GSA Annual Meeting in Denver, Colorado, USA - 2016

Paper No. 258-6
Presentation Time: 9:00 AM-6:30 PM

MODELING FLUID FLOW AND STABLE ISOTOPE TRANSPORT DURING SKARN FORMATION: INSIGHTS FROM EMPIRE MOUNTAIN, MINERAL KING PENDANT, SIERRA NEVADA


RAMOS, Evan J.1, HESSE, Marc A.1, JORDAN, Jacob S.1, BARNES, Jaime D.1, GEVEDON, Michelle L.1 and LACKEY, Jade Star2, (1)Department of Geological Sciences, The University of Texas at Austin, Austin, TX 78712, (2)Geology Department, Pomona College, 185 E. 6th St, Claremont, CA 91711, ejramos@utexas.edu

Fluid flow during skarn formation is responsible for massive fluxes of CO2and the deposition of ore metals. Commonly, it is thought that most skarns form from an initial pulse of magmatic fluid and later incorporate surface-derived meteoric fluids and host rock-derived metamorphic fluids (e.g., Meinert et al., 2005). However, geochemical observations at Empire Mountain in the Sierra Nevada Batholith suggest the opposite trend.
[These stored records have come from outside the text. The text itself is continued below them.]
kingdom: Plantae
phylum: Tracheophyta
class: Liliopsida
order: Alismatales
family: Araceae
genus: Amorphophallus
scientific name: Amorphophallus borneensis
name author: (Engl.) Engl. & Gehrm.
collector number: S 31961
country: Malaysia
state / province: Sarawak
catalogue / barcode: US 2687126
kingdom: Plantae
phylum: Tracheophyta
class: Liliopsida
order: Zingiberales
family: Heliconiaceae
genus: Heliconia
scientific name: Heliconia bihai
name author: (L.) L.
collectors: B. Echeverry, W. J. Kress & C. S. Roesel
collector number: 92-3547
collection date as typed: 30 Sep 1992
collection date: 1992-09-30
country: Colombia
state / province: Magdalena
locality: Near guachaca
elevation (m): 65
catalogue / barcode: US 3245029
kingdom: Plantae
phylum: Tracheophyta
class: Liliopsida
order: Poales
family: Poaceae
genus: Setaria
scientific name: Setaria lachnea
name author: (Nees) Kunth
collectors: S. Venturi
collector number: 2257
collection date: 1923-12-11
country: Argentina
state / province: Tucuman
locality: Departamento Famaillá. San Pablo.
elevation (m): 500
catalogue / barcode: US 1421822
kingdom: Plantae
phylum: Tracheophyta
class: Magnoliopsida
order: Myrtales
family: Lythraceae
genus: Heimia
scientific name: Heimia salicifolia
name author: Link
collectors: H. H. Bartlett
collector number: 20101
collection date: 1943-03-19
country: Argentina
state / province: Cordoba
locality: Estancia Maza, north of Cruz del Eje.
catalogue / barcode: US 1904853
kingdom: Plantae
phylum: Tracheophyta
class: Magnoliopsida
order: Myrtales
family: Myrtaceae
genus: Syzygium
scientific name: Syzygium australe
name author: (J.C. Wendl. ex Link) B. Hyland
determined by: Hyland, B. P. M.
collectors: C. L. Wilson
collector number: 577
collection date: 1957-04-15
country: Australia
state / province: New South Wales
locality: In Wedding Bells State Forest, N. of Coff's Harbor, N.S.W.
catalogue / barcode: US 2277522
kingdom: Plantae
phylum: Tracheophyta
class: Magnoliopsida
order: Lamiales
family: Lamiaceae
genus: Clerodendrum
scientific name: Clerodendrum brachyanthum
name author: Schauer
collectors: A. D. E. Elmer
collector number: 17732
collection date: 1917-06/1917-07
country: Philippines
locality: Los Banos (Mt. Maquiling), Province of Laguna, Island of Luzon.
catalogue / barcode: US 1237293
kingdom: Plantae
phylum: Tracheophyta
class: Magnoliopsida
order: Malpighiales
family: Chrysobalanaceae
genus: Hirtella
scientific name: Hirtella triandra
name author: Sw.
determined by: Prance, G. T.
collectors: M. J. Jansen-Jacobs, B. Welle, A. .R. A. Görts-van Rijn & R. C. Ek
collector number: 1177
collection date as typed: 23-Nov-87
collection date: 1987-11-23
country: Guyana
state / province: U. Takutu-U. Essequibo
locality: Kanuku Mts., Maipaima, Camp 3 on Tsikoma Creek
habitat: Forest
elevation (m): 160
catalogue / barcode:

The oxygen isotope composition of skarn garnets reveals meteoric water input at the onset of skarn formation with magmatic fluids entering the system later (D’Errico et al., 2012). Using numerical modeling and geochemical analysis of zoned skarn minerals (O isotopes, trace elements), a preliminary thermodynamic and isotopic history of the Empire Mountain skarn is constructed. This study tests the hypothesis that a major brecciation event enhanced fluid flow from the surface to greater depths wherein the skarn formed. The primary objective is to determine whether or not other mechanisms aside from brecciation can cause this shift in isotopic composition.

Preliminary finite volume models of topography-driven flow and stable isotope transport show that pre-existing permeability heterogeneity within crust enhances flow in high-permeability layers, especially along high angle normal faults. However, faulting alone cannot induce the large fluctuations in fluid δ18O values recorded by skarn garnets. Future simulations will include transient adjustments of permeability in response to fluid overpressure during pluton emplacement in order to simulate brecciation. Furthermore, we hope to integrate constraints from geochemical observations into the model in order to determine the timing and magnitude of the fluid fluxes. Future geochronological measurements and trace element analyses of zoned garnet will help quantify garnet growth rates and thus fluid fluxes throughout skarn formation.